Les Templiers
(Editions du Seuil, 1967

Auteur(s) : Albert Ollivier

Les Templiers
    Sommaire des pages sur ce thème :
  1. la présentation du livre (page actuelle)
  2. Bibliographie plus complète

Description :

Dans les collectivités souvent l'esprit meurt avant le corps.

L'esprit, - c'est-à-dire l'idéal, la perspective, la raison d'être - doit s'effacer lorsqu'il ne s'accorde plus avec la société du moment, avec l'évolution de l'univers.

La collectivité peut demeurer matériellement solide, entretenir et transmettre secrètement sa doctrine, et se trouver en porte-à-faux, très vulnérable. Lorsqu'elle est attaquée, supprimée, sa double face permet aux juges du moment de tricher, et à ceux de la postérité de se tromper, de s'égarer. Toutes les lumières laissent des ombres.

Ainsi les Templiers. L'Ordre avait deux siècles d'existence, son procès durait depuis sept ans - sept ans de cachot et de torture - lorsque, le 19 mars 1314, ses grands dignitaires, Jacques de Molay, Hugues de Pairaud, Geoffroy de Charnay et Geoffroy de Gonneville comparurent sur le parvis de Notre-Dame pour entendre la sentence portée contre eux par les délégués apostoliques chargés de l'affaire.

Que devaient raisonnablement attendre les ultimes juges, sinon une soumission complète, des aveux sans restriction ? Comment craindre un nouveau sursaut de Jacques de Molay amaigri, encore blessé, épuisé par ce qu'il avait enduré ?

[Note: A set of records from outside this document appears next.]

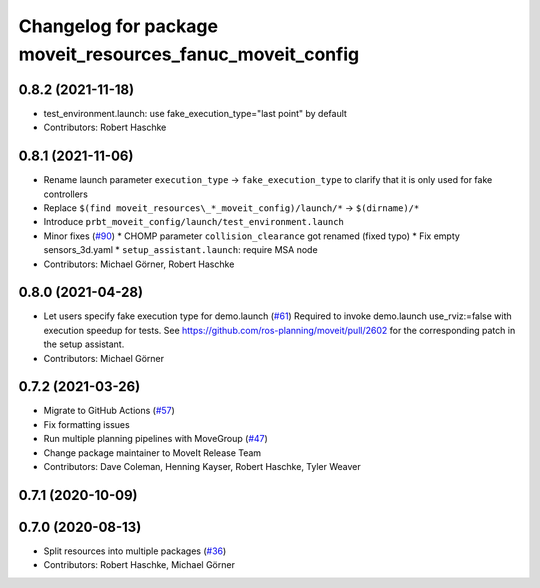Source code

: ^^^^^^^^^^^^^^^^^^^^^^^^^^^^^^^^^^^^^^^^^^^^^^^^^^^^^^^^^^
Changelog for package moveit_resources_fanuc_moveit_config
^^^^^^^^^^^^^^^^^^^^^^^^^^^^^^^^^^^^^^^^^^^^^^^^^^^^^^^^^^

0.8.2 (2021-11-18)
------------------
* test_environment.launch: use fake_execution_type="last point" by default
* Contributors: Robert Haschke

0.8.1 (2021-11-06)
------------------
* Rename launch parameter ``execution_type`` -> ``fake_execution_type`` to clarify that it is only used for fake controllers
* Replace ``$(find moveit_resources\_*_moveit_config)/launch/*`` -> ``$(dirname)/*``
* Introduce ``prbt_moveit_config/launch/test_environment.launch``
* Minor fixes (`#90 <https://github.com/ros-planning/moveit_resources/issues/90>`_)
  * CHOMP parameter ``collision_clearance`` got renamed (fixed typo)
  * Fix empty sensors_3d.yaml
  * ``setup_assistant.launch``: require MSA node
* Contributors: Michael Görner, Robert Haschke

0.8.0 (2021-04-28)
------------------
* Let users specify fake execution type for demo.launch (`#61 <https://github.com/ros-planning/moveit_resources/issues/61>`_)
  Required to invoke demo.launch use_rviz:=false with execution speedup for tests.
  See https://github.com/ros-planning/moveit/pull/2602
  for the corresponding patch in the setup assistant.
* Contributors: Michael Görner

0.7.2 (2021-03-26)
------------------
* Migrate to GitHub Actions (`#57 <https://github.com/ros-planning/moveit_resources/issues/57>`_)
* Fix formatting issues
* Run multiple planning pipelines with MoveGroup (`#47 <https://github.com/ros-planning/moveit_resources/issues/47>`_)
* Change package maintainer to MoveIt Release Team
* Contributors: Dave Coleman, Henning Kayser, Robert Haschke, Tyler Weaver

0.7.1 (2020-10-09)
------------------

0.7.0 (2020-08-13)
------------------
* Split resources into multiple packages (`#36 <https://github.com/ros-planning/moveit_resources/issues/36>`_)
* Contributors: Robert Haschke, Michael Görner
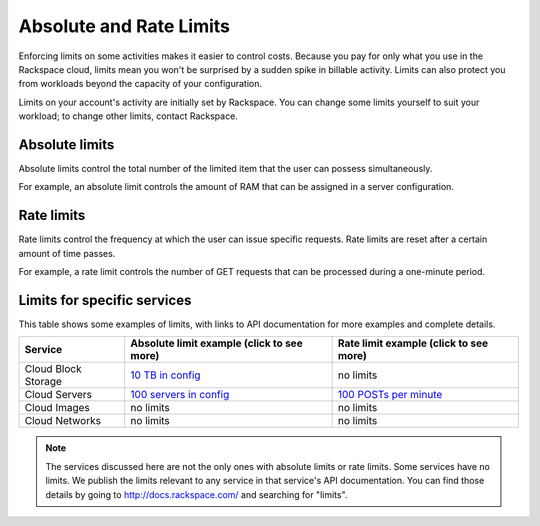 Absolute and Rate Limits
========================
Enforcing limits on some activities 
makes it easier to control costs. 
Because you pay for only what you use
in the Rackspace cloud, 
limits mean you won't be surprised by 
a sudden spike in billable activity. 
Limits can also protect you from 
workloads beyond the capacity of your
configuration. 

Limits on your account's activity 
are initially set by Rackspace. 
You can change some limits 
yourself to suit your workload; 
to change other limits, contact Rackspace.

Absolute limits
---------------
Absolute limits control the total number of 
the limited item that the user can possess simultaneously.

For example, an absolute limit controls the amount of RAM that can
be assigned in a server configuration.

Rate limits
-----------
Rate limits control the frequency at which 
the user can issue specific requests. 
Rate limits are reset after a certain amount of time passes. 

For example, a rate limit controls the number of GET 
requests that can be processed during a
one-minute period.

Limits for specific services
----------------------------
This table shows some examples of limits, 
with links to API documentation for 
more examples and complete details.

+--------------------+--------------------------------------------------------------------------------------------------------------------+---------------------------------------------------------------------------------------------------------------+
| Service            | Absolute limit example (click to see more)                                                                         | Rate limit example (click to see more)                                                                        |
+====================+====================================================================================================================+===============================================================================================================+
|Cloud Block Storage |`10 TB in config <http://docs.rackspace.com/cbs/api/v1.0/cbs-devguide/content/Absolute_Limits-d1e1397.html>`_       |no limits                                                                                                      | 
+--------------------+--------------------------------------------------------------------------------------------------------------------+---------------------------------------------------------------------------------------------------------------+
|Cloud Servers       |`100 servers in config <http://docs.rackspace.com/servers/api/v2/cs-devguide/content/Absolute_Limits-d1e994.html>`_ |`100 POSTs per minute <http://docs.rackspace.com/servers/api/v2/cs-devguide/content/Rate_Limits-d1e862.html>`_ | 
+--------------------+--------------------------------------------------------------------------------------------------------------------+---------------------------------------------------------------------------------------------------------------+
|Cloud Images        |no limits                                                                                                           |no limits                                                                                                      | 
+--------------------+--------------------------------------------------------------------------------------------------------------------+---------------------------------------------------------------------------------------------------------------+
|Cloud Networks      |no limits                                                                                                           |no limits                                                                                                      | 
+--------------------+--------------------------------------------------------------------------------------------------------------------+---------------------------------------------------------------------------------------------------------------+

.. NOTE::
   The services discussed here are not the only ones 
   with absolute limits or rate limits.
   Some services have no limits. 
   We publish the limits relevant to any service 
   in that service's 
   API documentation. You can find those details
   by going to http://docs.rackspace.com/
   and searching for "limits". 
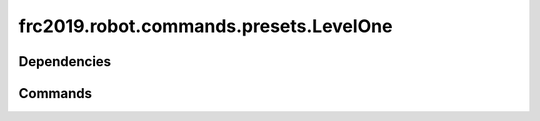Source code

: ===================================
frc2019.robot.commands.presets.LevelOne
===================================

------------
Dependencies
------------

--------
Commands
--------

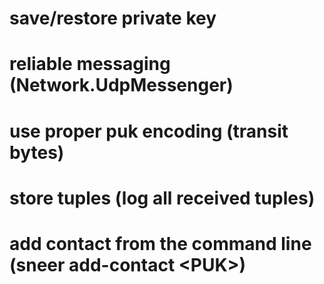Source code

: * save/restore private key
* reliable messaging (Network.UdpMessenger)
* use proper puk encoding (transit bytes)
* store tuples (log all received tuples)
* add contact from the command line (sneer add-contact <PUK>)
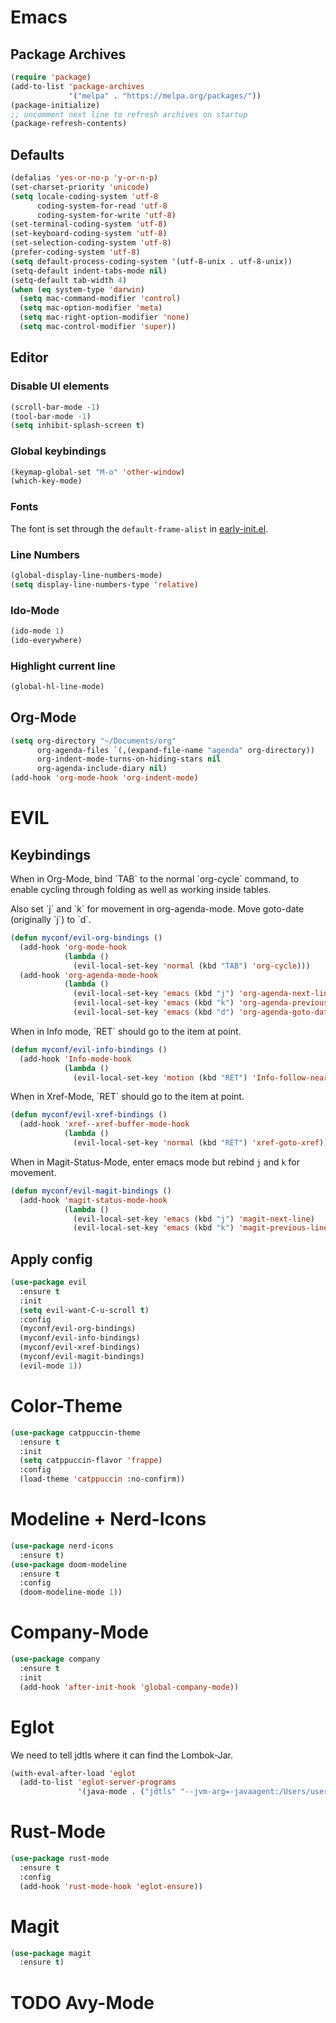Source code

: #+startup: nofold
#+startup: hideblocks

* Emacs
** Package Archives
#+BEGIN_SRC emacs-lisp
  (require 'package)
  (add-to-list 'package-archives
               '("melpa" . "https://melpa.org/packages/"))
  (package-initialize)
  ;; uncomment next line to refresh archives on startup
  (package-refresh-contents)
#+END_SRC

** Defaults
#+BEGIN_SRC emacs-lisp
  (defalias 'yes-or-no-p 'y-or-n-p)
  (set-charset-priority 'unicode)
  (setq locale-coding-system 'utf-8
        coding-system-for-read 'utf-8
        coding-system-for-write 'utf-8)
  (set-terminal-coding-system 'utf-8)
  (set-keyboard-coding-system 'utf-8)
  (set-selection-coding-system 'utf-8)
  (prefer-coding-system 'utf-8)
  (setq default-process-coding-system '(utf-8-unix . utf-8-unix))
  (setq-default indent-tabs-mode nil)
  (setq-default tab-width 4)
  (when (eq system-type 'darwin)
    (setq mac-command-modifier 'control)
    (setq mac-option-modifier 'meta)
    (setq mac-right-option-modifier 'none)
    (setq mac-control-modifier 'super))
#+END_SRC

** Editor
*** Disable UI elements
#+BEGIN_SRC emacs-lisp
  (scroll-bar-mode -1)
  (tool-bar-mode -1)
  (setq inhibit-splash-screen t)
#+END_SRC

*** Global keybindings
#+BEGIN_SRC emacs-lisp
  (keymap-global-set "M-o" 'other-window)
  (which-key-mode)
#+END_SRC

*** Fonts
The font is set through the ~default-frame-alist~ in [[./early-init.el][early-init.el]].

*** Line Numbers
#+BEGIN_SRC emacs-lisp
  (global-display-line-numbers-mode)
  (setq display-line-numbers-type 'relative)
#+END_SRC

*** Ido-Mode
#+BEGIN_SRC emacs-lisp
  (ido-mode 1)
  (ido-everywhere)
#+END_SRC

*** Highlight current line 
#+BEGIN_SRC emacs-lisp
  (global-hl-line-mode)
#+END_SRC

** Org-Mode
#+BEGIN_SRC emacs-lisp
  (setq org-directory "~/Documents/org"
        org-agenda-files `(,(expand-file-name "agenda" org-directory))
        org-indent-mode-turns-on-hiding-stars nil
        org-agenda-include-diary nil)
  (add-hook 'org-mode-hook 'org-indent-mode)
#+END_SRC
* EVIL
** Keybindings
When in Org-Mode, bind `TAB` to the normal `org-cycle` command, to enable cycling through folding
as well as working inside tables.

Also set `j` and `k` for movement in org-agenda-mode. Move goto-date (originally `j`) to `d`.
#+BEGIN_SRC emacs-lisp
  (defun myconf/evil-org-bindings ()
    (add-hook 'org-mode-hook
              (lambda ()
                (evil-local-set-key 'normal (kbd "TAB") 'org-cycle)))
    (add-hook 'org-agenda-mode-hook
              (lambda ()
                (evil-local-set-key 'emacs (kbd "j") 'org-agenda-next-line)
                (evil-local-set-key 'emacs (kbd "k") 'org-agenda-previous-line)
                (evil-local-set-key 'emacs (kbd "d") 'org-agenda-goto-date))))
#+END_SRC

When in Info mode, `RET` should go to the item at point.
#+BEGIN_SRC emacs-lisp
  (defun myconf/evil-info-bindings ()
    (add-hook 'Info-mode-hook
              (lambda ()
                (evil-local-set-key 'motion (kbd "RET") 'Info-follow-nearest-node))))
#+END_SRC

When in Xref-Mode, `RET` should go to the item at point.
#+BEGIN_SRC emacs-lisp
  (defun myconf/evil-xref-bindings ()
    (add-hook 'xref--xref-buffer-mode-hook
              (lambda ()
                (evil-local-set-key 'normal (kbd "RET") 'xref-goto-xref))))
#+END_SRC

When in Magit-Status-Mode, enter emacs mode but rebind ~j~ and ~k~ for movement.
#+BEGIN_SRC emacs-lisp
  (defun myconf/evil-magit-bindings ()
    (add-hook 'magit-status-mode-hook
              (lambda ()
                (evil-local-set-key 'emacs (kbd "j") 'magit-next-line)
                (evil-local-set-key 'emacs (kbd "k") 'magit-previous-line))))
#+END_SRC

** Apply config
#+BEGIN_SRC emacs-lisp
  (use-package evil
    :ensure t
    :init
    (setq evil-want-C-u-scroll t)
    :config
    (myconf/evil-org-bindings)
    (myconf/evil-info-bindings)
    (myconf/evil-xref-bindings)
    (myconf/evil-magit-bindings)
    (evil-mode 1))
#+END_SRC

* Color-Theme
#+BEGIN_SRC emacs-lisp
  (use-package catppuccin-theme
    :ensure t
    :init
    (setq catppuccin-flavor 'frappe)
    :config
    (load-theme 'catppuccin :no-confirm))
#+END_SRC

* Modeline + Nerd-Icons
#+BEGIN_SRC emacs-lisp
  (use-package nerd-icons
    :ensure t)
  (use-package doom-modeline
    :ensure t
    :config
    (doom-modeline-mode 1))
#+END_SRC

* Company-Mode 
#+BEGIN_SRC emacs-lisp
  (use-package company
    :ensure t
    :init
    (add-hook 'after-init-hook 'global-company-mode))
#+END_SRC

* Eglot 
We need to tell jdtls where it can find the Lombok-Jar.

#+BEGIN_SRC emacs-lisp
  (with-eval-after-load 'eglot
    (add-to-list 'eglot-server-programs
                 '(java-mode . ("jdtls" "--jvm-arg=-javaagent:/Users/userk/Downloads/lombok.jar"))))
#+END_SRC

* Rust-Mode
#+BEGIN_SRC emacs-lisp
  (use-package rust-mode
    :ensure t
    :config
    (add-hook 'rust-mode-hook 'eglot-ensure))
#+END_SRC

* Magit
#+BEGIN_SRC emacs-lisp
  (use-package magit
    :ensure t)
#+END_SRC

* TODO Avy-Mode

Lors de ses quatre interrogatoires, jamais il ne s'était montré bien sûr de lui-même. Il avait d'abord, le 24 octobre 1307, reconnu l'un des principaux chefs d'accusation, puis, deux ans plus tard, le 26 novembre 1309, relevant la tête, déclaré que, quoique n'étant pas aussi savant qu'il conviendrait..., il était prêt, selon son pouvoir à défendre ledit Ordre ; car, autrement, il s'estimerait vil et misérable et pourrait être réputé tel par les autres s'il ne défendait pas ledit Ordre, dont il avait reçu tant d'avantages et d'honneurs, quoiqu'il lui parût difficile d'en présenter une défense convenable, parce qu'il était prisonnier des seigneurs pape et roi, qu'il n'avait rien, pas même quatre deniers, à dépenser pour ladite défense.